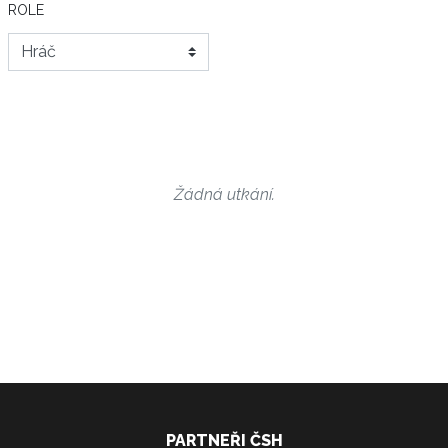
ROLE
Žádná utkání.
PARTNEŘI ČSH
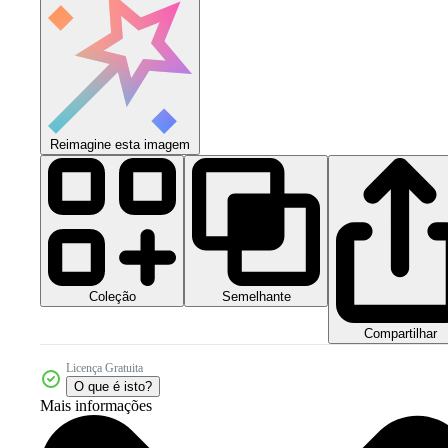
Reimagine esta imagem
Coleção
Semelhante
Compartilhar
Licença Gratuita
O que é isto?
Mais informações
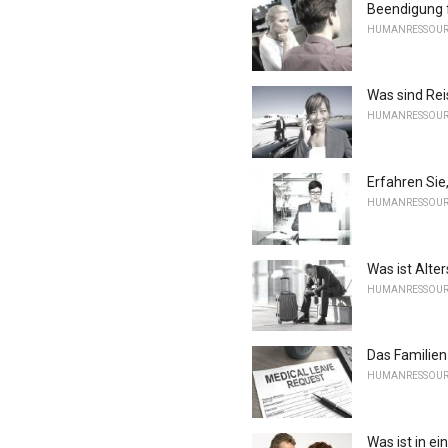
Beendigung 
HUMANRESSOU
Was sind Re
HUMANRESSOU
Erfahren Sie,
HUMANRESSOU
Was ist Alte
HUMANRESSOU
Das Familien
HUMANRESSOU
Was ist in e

---

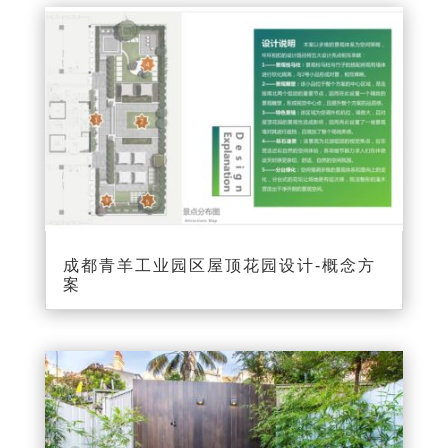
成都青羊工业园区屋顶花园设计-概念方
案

How to complete this task: In the entries above, every line from the line with "Licença Gratuita" to the line with "Was ist in e" is to be printed exactly, with both ends included and pictures excluded.

Answer section:
Licença Gratuita
O que é isto?
Mais informações
Beendigung 
HUMANRESSOU
Was sind Re
HUMANRESSOU
Erfahren Sie,
HUMANRESSOU
Was ist Alte
HUMANRESSOU
Das Familien
HUMANRESSOU
Was ist in e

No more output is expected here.